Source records
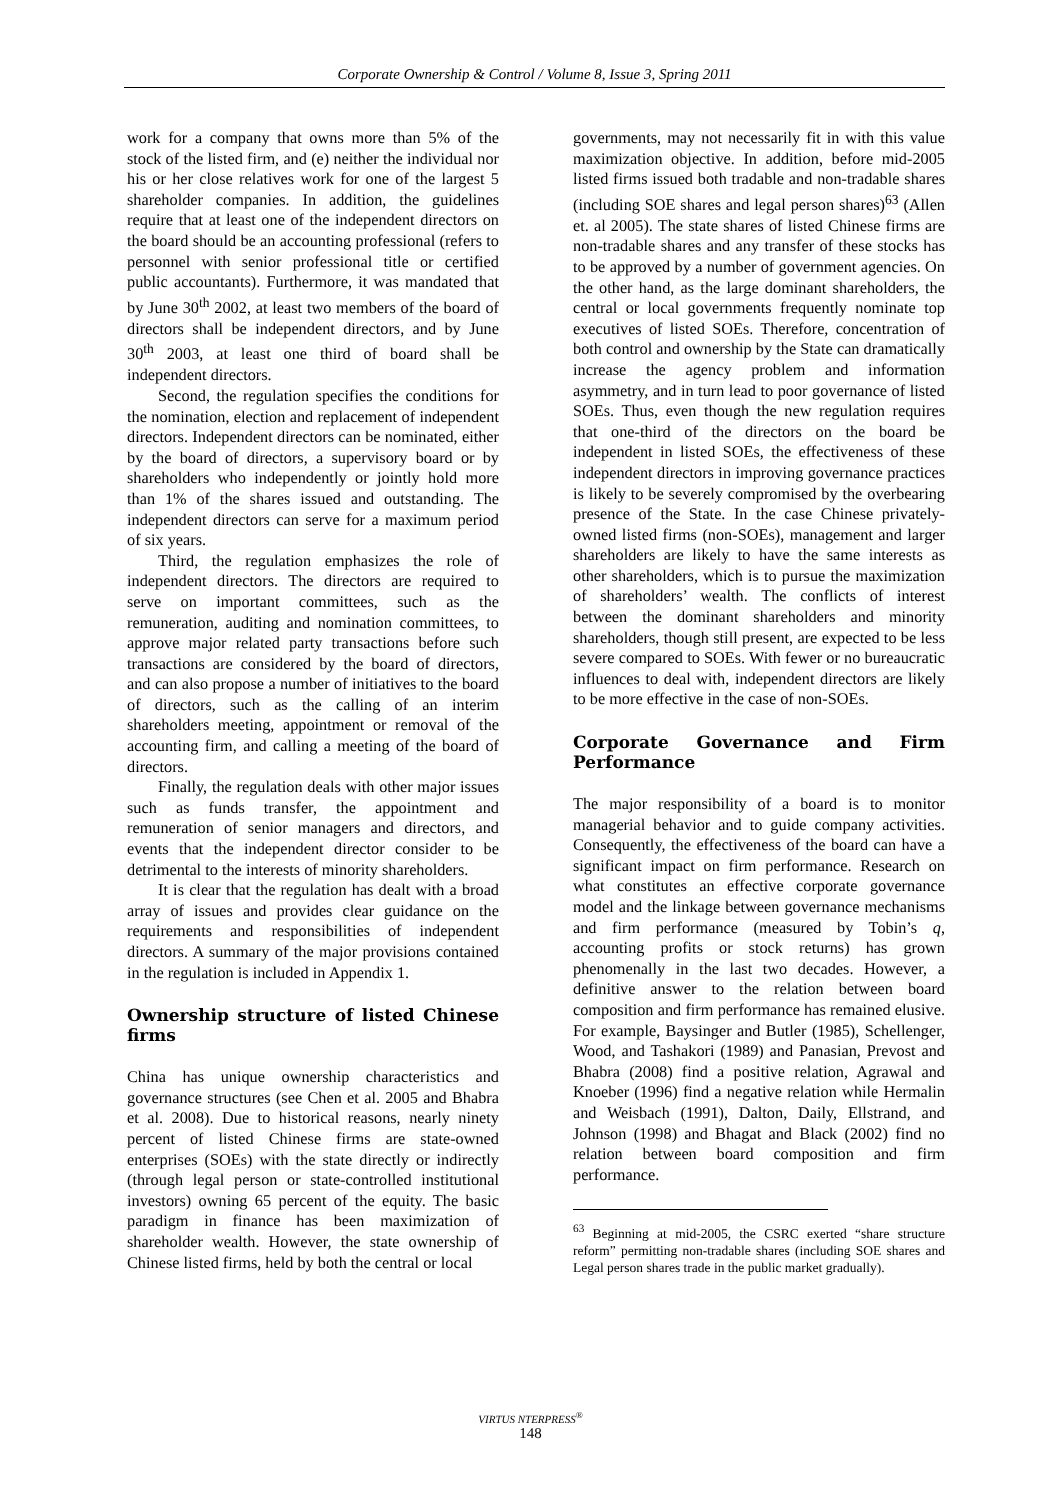Corporate Ownership & Control / Volume 8, Issue 3, Spring 2011
work for a company that owns more than 5% of the stock of the listed firm, and (e) neither the individual nor his or her close relatives work for one of the largest 5 shareholder companies. In addition, the guidelines require that at least one of the independent directors on the board should be an accounting professional (refers to personnel with senior professional title or certified public accountants). Furthermore, it was mandated that by June 30<sup>th</sup> 2002, at least two members of the board of directors shall be independent directors, and by June 30<sup>th</sup> 2003, at least one third of board shall be independent directors.
Second, the regulation specifies the conditions for the nomination, election and replacement of independent directors. Independent directors can be nominated, either by the board of directors, a supervisory board or by shareholders who independently or jointly hold more than 1% of the shares issued and outstanding. The independent directors can serve for a maximum period of six years.
Third, the regulation emphasizes the role of independent directors. The directors are required to serve on important committees, such as the remuneration, auditing and nomination committees, to approve major related party transactions before such transactions are considered by the board of directors, and can also propose a number of initiatives to the board of directors, such as the calling of an interim shareholders meeting, appointment or removal of the accounting firm, and calling a meeting of the board of directors.
Finally, the regulation deals with other major issues such as funds transfer, the appointment and remuneration of senior managers and directors, and events that the independent director consider to be detrimental to the interests of minority shareholders.
It is clear that the regulation has dealt with a broad array of issues and provides clear guidance on the requirements and responsibilities of independent directors. A summary of the major provisions contained in the regulation is included in Appendix 1.
Ownership structure of listed Chinese firms
China has unique ownership characteristics and governance structures (see Chen et al. 2005 and Bhabra et al. 2008). Due to historical reasons, nearly ninety percent of listed Chinese firms are state-owned enterprises (SOEs) with the state directly or indirectly (through legal person or state-controlled institutional investors) owning 65 percent of the equity. The basic paradigm in finance has been maximization of shareholder wealth. However, the state ownership of Chinese listed firms, held by both the central or local
governments, may not necessarily fit in with this value maximization objective. In addition, before mid-2005 listed firms issued both tradable and non-tradable shares (including SOE shares and legal person shares)<sup>63</sup> (Allen et. al 2005). The state shares of listed Chinese firms are non-tradable shares and any transfer of these stocks has to be approved by a number of government agencies. On the other hand, as the large dominant shareholders, the central or local governments frequently nominate top executives of listed SOEs. Therefore, concentration of both control and ownership by the State can dramatically increase the agency problem and information asymmetry, and in turn lead to poor governance of listed SOEs. Thus, even though the new regulation requires that one-third of the directors on the board be independent in listed SOEs, the effectiveness of these independent directors in improving governance practices is likely to be severely compromised by the overbearing presence of the State. In the case Chinese privately-owned listed firms (non-SOEs), management and larger shareholders are likely to have the same interests as other shareholders, which is to pursue the maximization of shareholders’ wealth. The conflicts of interest between the dominant shareholders and minority shareholders, though still present, are expected to be less severe compared to SOEs. With fewer or no bureaucratic influences to deal with, independent directors are likely to be more effective in the case of non-SOEs.
Corporate Governance and Firm Performance
The major responsibility of a board is to monitor managerial behavior and to guide company activities. Consequently, the effectiveness of the board can have a significant impact on firm performance. Research on what constitutes an effective corporate governance model and the linkage between governance mechanisms and firm performance (measured by Tobin’s q, accounting profits or stock returns) has grown phenomenally in the last two decades. However, a definitive answer to the relation between board composition and firm performance has remained elusive. For example, Baysinger and Butler (1985), Schellenger, Wood, and Tashakori (1989) and Panasian, Prevost and Bhabra (2008) find a positive relation, Agrawal and Knoeber (1996) find a negative relation while Hermalin and Weisbach (1991), Dalton, Daily, Ellstrand, and Johnson (1998) and Bhagat and Black (2002) find no relation between board composition and firm performance.
<sup>63</sup> Beginning at mid-2005, the CSRC exerted “share structure reform” permitting non-tradable shares (including SOE shares and Legal person shares trade in the public market gradually).
VIRTUS NTERPRESS<sup>®</sup>
148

Exercise instructions
Scan the data above and report each line in which "appointment" is present.

Problem solution
Third, the regulation emphasizes the role of independent directors. The directors are required to serve on important committees, such as the remuneration, auditing and nomination committees, to approve major related party transactions before such transactions are considered by the board of directors, and can also propose a number of initiatives to the board of directors, such as the calling of an interim shareholders meeting, appointment or removal of the accounting firm, and calling a meeting of the board of directors.
Finally, the regulation deals with other major issues such as funds transfer, the appointment and remuneration of senior managers and directors, and events that the independent director consider to be detrimental to the interests of minority shareholders.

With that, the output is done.